I consider turning him down, but his company is nice. More importantly, the lock I’d put on my sexuality in Quito had finally been broken by a drunken pash during the Christmas party (and again Christmas morning, a new take on unwrapping your presents). When he wanted to sit down, I knew where it was going. The routine is always the same. Sit, lean, play footsies, head snuggle, eye contact, go for it. I’d been playing the same game since I first went clubbing in Brisbane, but now I was both good at it and had a much better sense of who I’d enjoy it with. Regardless, he and I were both good enough to keep it fun, while just managing to stay within club legal boundries.
Of course, as the night wears on, the Arq quandary inevitably rears its head, named after the bar in Sydney where I’d first encountered this problem. When two people who meet at a bar are both staying in hostel dorms, you want to stay in the club as long as you can, until you’re either too tired or it starts shutting down. Then you wanna go somewhere and crap out, but you also want to keep the hookup going. You debate which hostel you want to go to, but ultimately someone chickens out on the prospect of messing around with other people sleeping in the room. Said chicken is never me. Instead, you just end up going back to your own places, with empty unfulfilled promises of trying again another day.
So instead, we wandered the streets, trying to find a taxi to take us back to our respective hostels, but none were about. Well, there were plenty, but they were all taken by others in the massive club exodus, and the ones who weren’t were headed back home and not by Satan’s pubic hair could they be bothered to pick up a bunch of gringo passengers. We walked to the train station, but it was barricaded shut, so we kept walking.
In our frustration (for different reasons), we almost didn’t notice the crowd gathered on the street. A woman was wailing. Another fight? We walk up, and find yet another bloody body sprawled on the ground. He was not moving. He didn’t appear to be conscious. He didn’t appear to be breathing. Hit by a car, my best guess. The responsible car and driver are long gone.
Besides the crying young woman, no one appears to be doing anything besides standing around.
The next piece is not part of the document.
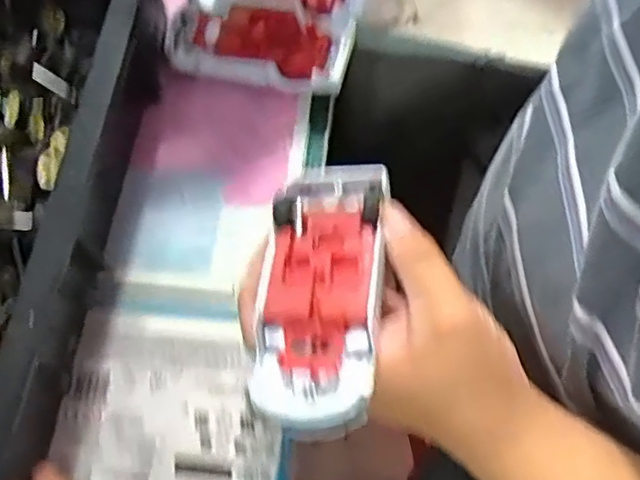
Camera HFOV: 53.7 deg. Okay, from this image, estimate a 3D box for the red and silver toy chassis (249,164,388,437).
[{"bbox_3d":[0.000,0.019,0.289,0.051,0.026,0.135,5,55,3],"label":"red and silver toy chassis"}]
Someone on the corner calls the police. I try and ask one of the bystanders if the victim is breathing, but he brushes me off. I try and offer my help, but he’s even more insistent in getting rid of us. Probably one of the family, he wishes to have their moment of grief private in the middle of morning traffic, nevermind the first aid or CPR he might need but isn’t getting because they don’t understand I’m not just some gawking tourist.
So we walk away. What else can we do? The police were already called. An ambulance might arrive at some point. Unlikely, considering we can’t even catch a cab. He might be dying, or dead, and some people are going to have a very unhappy New Years. But this is Buenos Aires and I’m a gringo bystander just trying to get home after a frustrated hookup after ditching and being ditched by his friends, my randomness of meeting this boy and meeting that girl matched only by the randomness of witnessing a knife fight or getting hit by a car.